Le tue consegne.
1. Riporta fedelmente la parte del brano sull'epigenetica che si apre con le parole contenenti "A tal proposito" e si chiude con "e quindi etnica.".
2. Prosegui il brano sull'epigenetica dopo la sua ultima frase.

Estratto della fonte.
============
Può sembrare un "uovo di Colombo", ma è sempre bene ribadire certi concetti, ricordando, casomai qualcuno ancora non l’avesse compresa, la lezione dell’epigenetica che ci spiega come siano solo i "sistemi" guidati dalla "relazione" a realizzare ciò che noi chiamiamo individuo, nel suo contesto storico e culturale. È quindi da sfatare definitivamente il mito del "biologico" se inteso nel senso della genetica riduzionista e/o in senso eu-genetico, come ancora oggi si continua a sostenere in certi ambienti, purtroppo anche scientifici.

A tal proposito ricordiamo le reiterate dichiarazioni di Watson (uno degli scopritori della doppia elica del DNA) che sembrano essere ancora ferme al famigerato The Bell Curve del 1994 (qui un interessante commento in merito), uno dei testi che portò alla ribalta il dibattito su razza e intelligenza, sostenendo come fa appunto Watson che il gap nel QI (quoziente intellettivo) fosse principalmente su base genetica e quindi etnica.
============
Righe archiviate

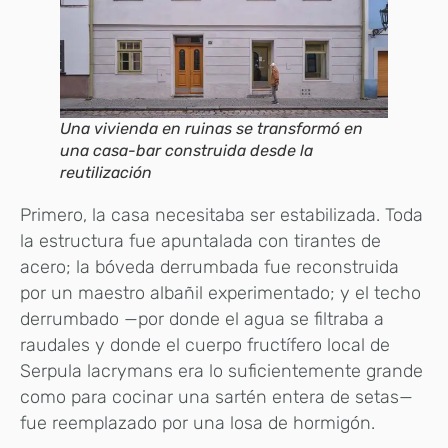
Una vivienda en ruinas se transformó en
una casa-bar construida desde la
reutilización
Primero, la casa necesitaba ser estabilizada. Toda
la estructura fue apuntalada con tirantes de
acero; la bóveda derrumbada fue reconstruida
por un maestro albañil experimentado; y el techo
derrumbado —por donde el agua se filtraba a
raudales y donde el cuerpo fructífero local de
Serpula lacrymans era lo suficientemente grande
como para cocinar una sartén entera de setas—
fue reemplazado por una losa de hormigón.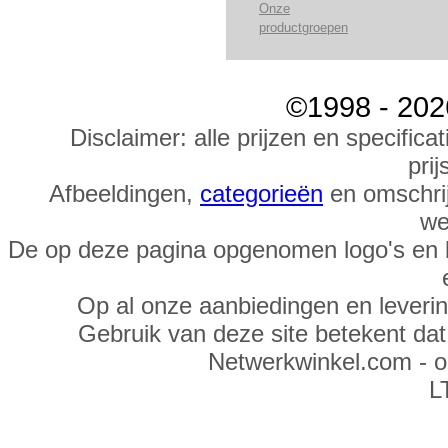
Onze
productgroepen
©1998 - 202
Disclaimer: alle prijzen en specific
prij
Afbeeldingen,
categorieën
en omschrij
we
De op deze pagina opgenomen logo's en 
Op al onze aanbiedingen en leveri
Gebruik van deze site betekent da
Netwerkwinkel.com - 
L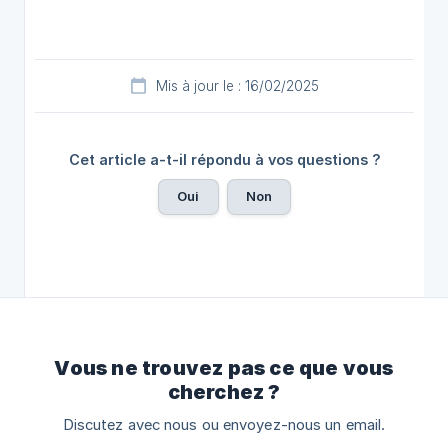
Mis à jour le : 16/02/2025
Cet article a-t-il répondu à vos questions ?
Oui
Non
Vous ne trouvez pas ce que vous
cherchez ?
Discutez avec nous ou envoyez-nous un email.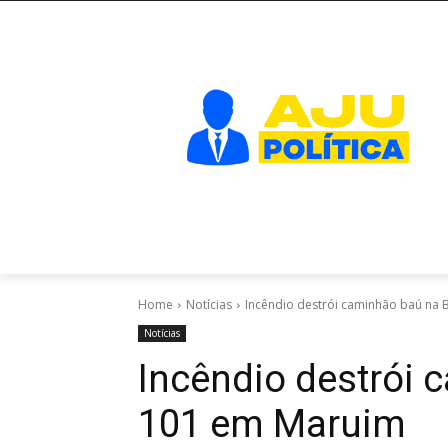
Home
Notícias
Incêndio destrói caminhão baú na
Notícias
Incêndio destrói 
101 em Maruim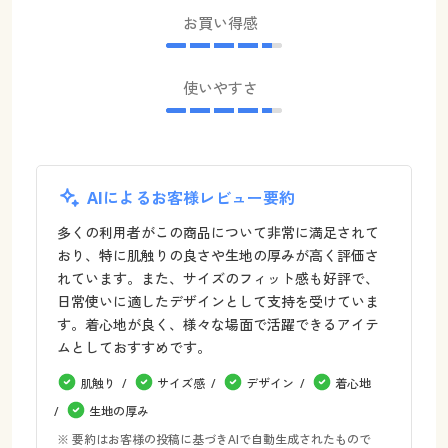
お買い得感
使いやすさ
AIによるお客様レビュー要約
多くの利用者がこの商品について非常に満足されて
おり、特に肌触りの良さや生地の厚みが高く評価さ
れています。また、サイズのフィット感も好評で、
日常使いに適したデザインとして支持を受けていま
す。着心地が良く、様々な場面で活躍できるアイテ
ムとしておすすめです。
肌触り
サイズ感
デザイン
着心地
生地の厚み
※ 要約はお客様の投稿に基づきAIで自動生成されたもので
============
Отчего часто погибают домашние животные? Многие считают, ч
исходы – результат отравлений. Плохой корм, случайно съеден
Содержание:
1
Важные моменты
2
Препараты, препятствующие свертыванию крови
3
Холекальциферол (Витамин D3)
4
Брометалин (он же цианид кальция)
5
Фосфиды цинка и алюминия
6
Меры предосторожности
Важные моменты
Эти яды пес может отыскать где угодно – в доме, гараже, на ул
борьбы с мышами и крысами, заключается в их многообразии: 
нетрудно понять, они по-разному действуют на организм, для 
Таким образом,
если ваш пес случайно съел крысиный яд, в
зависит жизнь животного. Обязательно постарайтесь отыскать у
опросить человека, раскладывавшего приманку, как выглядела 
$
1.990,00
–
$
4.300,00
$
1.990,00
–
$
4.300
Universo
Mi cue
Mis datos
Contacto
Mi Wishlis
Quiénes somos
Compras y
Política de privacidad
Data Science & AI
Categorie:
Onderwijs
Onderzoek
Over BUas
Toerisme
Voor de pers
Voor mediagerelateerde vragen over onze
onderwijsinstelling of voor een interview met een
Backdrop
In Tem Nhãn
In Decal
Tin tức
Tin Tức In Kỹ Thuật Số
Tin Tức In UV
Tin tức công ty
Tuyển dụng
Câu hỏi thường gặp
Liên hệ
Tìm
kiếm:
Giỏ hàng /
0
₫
============
Risultati dell'esercizio.
1.
A tal proposito ricordiamo le reiterate dichiarazioni di Watson (uno degli scopritori della doppia elica del DNA) che sembrano essere ancora ferme al famigerato The Bell Curve del 1994 (qui un interessante commento in merito), uno dei testi che portò alla ribalta il dibattito su razza e intelligenza, sostenendo come fa appunto Watson che il gap nel QI (quoziente intellettivo) fosse principalmente su base genetica e quindi etnica.

2.
Lo studio è stato condotto valutando le tappe dello sviluppo neurobiologico, somatico e psicologico di oltre 1000 soggetti. È stato chiaramente dimostrato che, a parità di soddisfacenti condizioni socio-economiche, ambientali e di salute, i parametri sono molto simili tra individui di aree geografiche e culturali molto diverse fra di loro. Pertanto sembra che siano soprattutto le diseguaglianze ambientali e sociali che intervengono durante la gravidanza e nella prima infanzia a determinare eventuali differenze a carico dei diversi gruppi etnici.

Questi risultati sono molto rilevanti in quanto si è trattato del primo studio mai effettuato sullo sviluppo neuroevolutivo nella prima infanzia con caratteristiche metodologiche di uniformità e standardizzazione e che, in aggiunta, venisse realizzato contemporaneamente in varie regioni del mondo (Brasile, India, Kenya, Gran Bretagna, Italia). L’Ente italiano che ha partecipato all'indagine è stato il Dipartimento di Neonatologia universitaria della Città della Salute di Torino.

Nella prima fase dello studio è stato definito un team internazionale multidisciplinare che ha messo a punto, dopo un’accurata revisione della letteratura scientifica, un test multidimensionale ad hoc, finalizzato a misurare lo sviluppo neurobiologico e comportamentale durante la prima infanzia in soggetti appartenenti a etnie e contesti culturali diversi. Il test valutava una serie di abilità: linguistiche, motorie, visive, uditive, cognitive e di attenzione.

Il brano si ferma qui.